Interesting article.
Ms. Bialystok’s research shows that bilingual children tend to have smaller vocabularies in English than their monolingual counterparts, and that the limited vocabulary tends to be words used at home (spatula and squash) rather than words used at school (astronaut, rectangle). The measurement of vocabulary is always in one language: a bilingual child’s collective vocabulary from both languages will probably be larger.
I haven't seen this with FI DD9, although it's impossible to measure, really... how do we know what her English vocab would have been if she'd been in an English program? Her English vocab has never been tested against her English-stream age peers. She'll ask her brother sometimes "do you even know what that means?" and when she explains it to him, 9 times out of 10 she's right.
FI (and language disorder) DS8 interestingly seems somewhat ok as well, although it's safe to assume there's a deficit. He has other language deficits involving pronunciation and sequencing, but strangely his grammar seems ok, and he uses a reasonable variety of English words.
On a related note, though... I remember I was at the school one day and overheard a grade 4 boy in the FI program who needed help to spell "school." I was stunned. FI DD was 6 and in grade 2 at the time and could have spelled it for him.
At the same time, bilingual children do better at complex tasks like isolating information presented in confusing ways. ... a fact researchers attribute to a more developed prefrontal cortex (the part of the brain responsible for executive decision-making, like which language to use with certain people).
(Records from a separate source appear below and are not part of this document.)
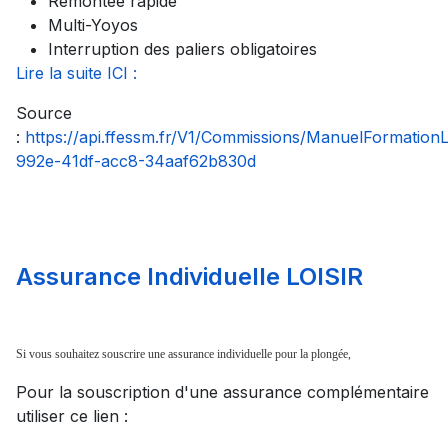
Remontée rapide
Multi-Yoyos
Interruption des paliers obligatoires
Lire la suite ICI :
Source
:
https://api.ffessm.fr/V1/Commissions/ManuelFormatio
992e-41df-acc8-34aaf62b830d
Assurance Individuelle LOISIR
Si vous souhaitez souscrire une assurance individuelle pour la plongée,
Pour la souscription d'une assurance complémentaire
utiliser ce lien :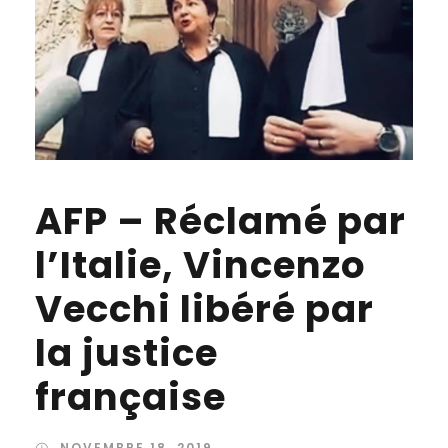
AFP – Réclamé par
l’Italie, Vincenzo
Vecchi libéré par
la justice
française
NOVEMBRE 18, 2019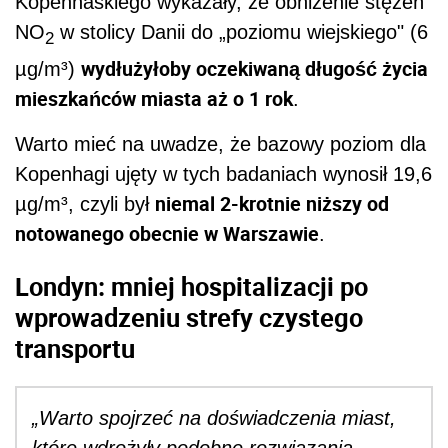
Kopenhaskiego wykazały, że obniżenie stężeń
NO
w stolicy Danii do „poziomu wiejskiego" (6
2
wydłużyłoby oczekiwaną długość życia
µg/m³)
mieszkańców miasta aż o 1 rok
.
Warto mieć na uwadze, że bazowy poziom dla
Kopenhagi ujęty w tych badaniach wynosił 19,6
niemal 2-krotnie niższy od
µg/m³, czyli był
notowanego obecnie w Warszawie
.
Londyn: mniej hospitalizacji po
wprowadzeniu strefy czystego
transportu
„Warto spojrzeć na doświadczenia miast,
które wdrożyły podobne rozwiązania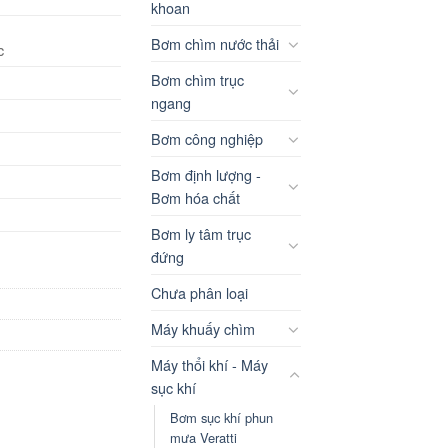
khoan
Bơm chìm nước thải
c
Bơm chìm trục
ngang
Bơm công nghiệp
Bơm định lượng -
Bơm hóa chất
Bơm ly tâm trục
đứng
Chưa phân loại
Máy khuấy chìm
Máy thổi khí - Máy
sục khí
Bơm sục khí phun
mưa Veratti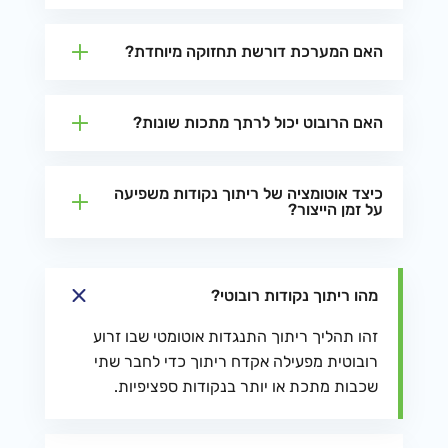
האם המערכת דורשת תחזוקה מיוחדת?
האם הרובוט יכול לרתך מתכות שונות?
כיצד אוטומציה של ריתוך נקודות משפיעה
על זמן הייצור?
מהו ריתוך נקודות רובוטי?
זהו תהליך ריתוך התנגדות אוטומטי שבו זרוע
רובוטית מפעילה אקדח ריתוך כדי לחבר שתי
שכבות מתכת או יותר בנקודות ספציפיות.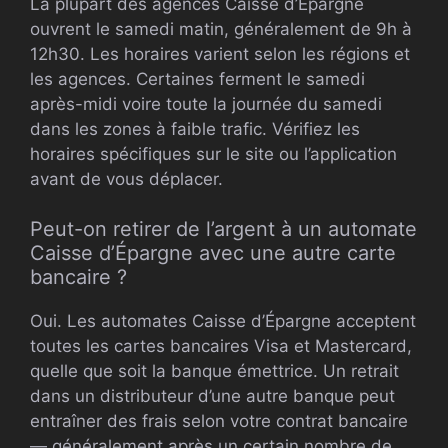
La plupart des agences Caisse d’Épargne
ouvrent le samedi matin, généralement de 9h à
12h30. Les horaires varient selon les régions et
les agences. Certaines ferment le samedi
après-midi voire toute la journée du samedi
dans les zones à faible trafic. Vérifiez les
horaires spécifiques sur le site ou l’application
avant de vous déplacer.
Peut-on retirer de l’argent à un automate
Caisse d’Épargne avec une autre carte
bancaire ?
Oui. Les automates Caisse d’Épargne acceptent
toutes les cartes bancaires Visa et Mastercard,
quelle que soit la banque émettrice. Un retrait
dans un distributeur d’une autre banque peut
entraîner des frais selon votre contrat bancaire
— généralement après un certain nombre de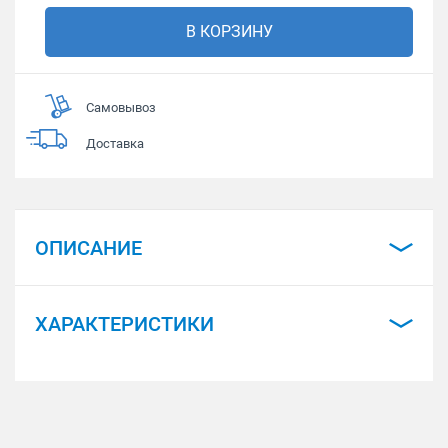
В КОРЗИНУ
Самовывоз
Доставка
ОПИСАНИЕ
ХАРАКТЕРИСТИКИ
This is a benefit also mentioned by our psychologist.
I think, as far as vocab is concerned, what and how much a child reads outside of school, as well as the way language is used by their parents, is going to have an impact regardless of which program they're in.
Re: home time Vs. school: My husband has very poor grammar. He says things like "you don't want nothing?"
I make a point of taking this literally and pointing it out to my kids. "I don't want no broccoli" ...results in broccoli being served. Both kids think it's funny, and even my language disorder son has better grammar than is dad.
“The flexibility of their thinking helps them in nonlinguistic abilities like science and math,”
Three of the four kids in DD's gifted math program are from the French side of the school, and DS8's best marks were in math and science 
On a related note, DH was English-only at school and he has the worst vocabulary I've ever encountered. It's shockingly bad (for example, he'd never heard of the word "introvert" and thought I'd made it up). He's very mechanical and is clever with formulas and math - in fact he scored higher than one of the company engineers on a recent test at work, but his language skills are in the toilet.
I think that acquiring multiple languages definitely shapes cognitive development, but the aptitudes the child was born with have a big influence on the outcome.